Quintanar: This makes the decision to move forward with a large project very cautious, very slow because you want to see that return on investment.
On the other hand, we have to deal with it. For example, in the past we used a lot of traveling nurses. They constantly change, and so you're constantly training and retraining. If you have a brand-new system and you are constantly training, then [ROI] becomes even longer.
How has new COO Edward Mirzabegian affected technology decisions?

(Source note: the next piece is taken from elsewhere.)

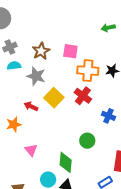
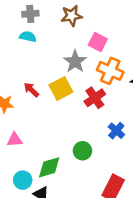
brown star: (41, 51) -> (72, 16), moved
gray star: (36, 76) -> (75, 62), moved
pink triangle: (31, 150) -> (15, 140), turned 48
green diamond: (66, 162) -> (49, 167), turned 50

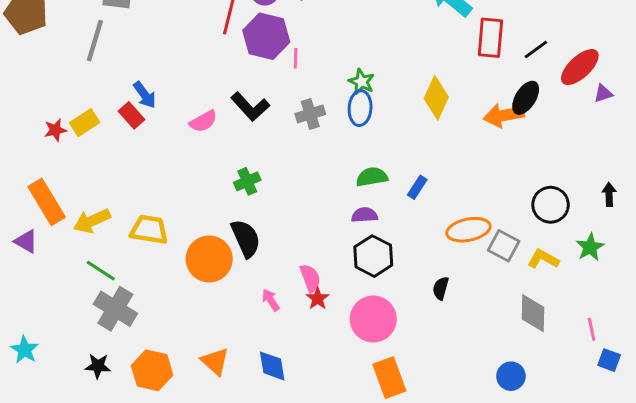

Wong: He's beginning to see what technology has to be here in order for us to move forward. I think it spreads our workload so that I don't have to be into everything. It just helps me concentrate on other areas.
Quintanar: From my perspective, he brings a lot of experience to the table in terms of technology. He understands it and realizes that the hospital needs the technology in order to move forward. Now the support comes from both ends: operations and administration. They are both behind me, making it a lot easier to bring the technology that we need in front of the board and the rest of the people in the hospital.
Wong: We still expect to get a lot done. [Laughs.]
How has the transition been, first reporting to the CEO and now to the COO?
Quintanar: [The COO] position hadn't been filled for two years because we were trying to turn the hospital around. So now we are bringing that position back to work on our operations. We know that there are a lot of changes that need to take place.
It's the divide-and-conquer solution. Les has the ability to do all of the duties that the CEO is supposed to be doing for the hospital with the community. So he has very little time to work with me on a lot of the initiatives, the minor things that the hospital has to take care of.
Now I have somebody else that can work with Les and work with me. Now there is another force that has the ability to give [technology] a little more attention. It's not just me running around saying, "Hey, we need this, we need this, we need this."
Wong: Before, [Quintanar] was more out on his own trying to sell the need. Now it's being supported by an operations person saying, "I need it because it's going to help me solve this problem."